Your instructions —
Reproduce the records below character for character, starting at their beginning and ending with the line that contains "सीमाप्रश्नाचे". Include both the first line and that final line.

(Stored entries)
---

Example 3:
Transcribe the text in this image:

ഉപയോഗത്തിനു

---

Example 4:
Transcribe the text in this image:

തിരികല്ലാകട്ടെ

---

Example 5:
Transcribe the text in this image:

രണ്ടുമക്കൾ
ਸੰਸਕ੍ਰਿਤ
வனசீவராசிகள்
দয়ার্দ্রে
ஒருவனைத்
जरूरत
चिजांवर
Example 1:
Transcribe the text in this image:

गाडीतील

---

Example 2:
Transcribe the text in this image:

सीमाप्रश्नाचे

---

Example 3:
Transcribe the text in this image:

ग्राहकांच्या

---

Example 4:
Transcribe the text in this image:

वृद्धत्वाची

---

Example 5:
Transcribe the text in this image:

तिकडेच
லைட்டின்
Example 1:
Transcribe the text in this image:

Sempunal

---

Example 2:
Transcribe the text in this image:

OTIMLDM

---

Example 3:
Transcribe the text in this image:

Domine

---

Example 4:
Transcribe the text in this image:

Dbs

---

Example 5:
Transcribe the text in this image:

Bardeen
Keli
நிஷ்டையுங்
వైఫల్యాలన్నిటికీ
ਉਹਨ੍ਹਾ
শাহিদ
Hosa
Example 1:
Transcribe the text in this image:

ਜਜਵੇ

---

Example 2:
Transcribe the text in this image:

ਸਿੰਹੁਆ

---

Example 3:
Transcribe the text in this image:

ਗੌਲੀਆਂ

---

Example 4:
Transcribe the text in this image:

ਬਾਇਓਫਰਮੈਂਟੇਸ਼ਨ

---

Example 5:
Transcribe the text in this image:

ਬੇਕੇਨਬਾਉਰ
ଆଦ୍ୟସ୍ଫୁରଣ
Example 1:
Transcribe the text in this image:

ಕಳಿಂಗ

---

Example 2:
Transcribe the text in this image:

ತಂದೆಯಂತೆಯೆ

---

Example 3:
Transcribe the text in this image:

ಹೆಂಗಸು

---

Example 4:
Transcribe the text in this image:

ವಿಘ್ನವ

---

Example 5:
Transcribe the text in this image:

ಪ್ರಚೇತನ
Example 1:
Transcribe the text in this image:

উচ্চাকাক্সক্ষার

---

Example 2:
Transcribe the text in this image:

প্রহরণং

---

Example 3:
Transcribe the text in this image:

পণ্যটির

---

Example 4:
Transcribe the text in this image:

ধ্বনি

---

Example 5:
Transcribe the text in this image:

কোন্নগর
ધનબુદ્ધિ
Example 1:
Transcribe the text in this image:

Exercise response —
---

Example 3:
Transcribe the text in this image:

ഉപയോഗത്തിനു

---

Example 4:
Transcribe the text in this image:

തിരികല്ലാകട്ടെ

---

Example 5:
Transcribe the text in this image:

രണ്ടുമക്കൾ
ਸੰਸਕ੍ਰਿਤ
வனசீவராசிகள்
দয়ার্দ্রে
ஒருவனைத்
जरूरत
चिजांवर
Example 1:
Transcribe the text in this image:

गाडीतील

---

Example 2:
Transcribe the text in this image:

सीमाप्रश्नाचे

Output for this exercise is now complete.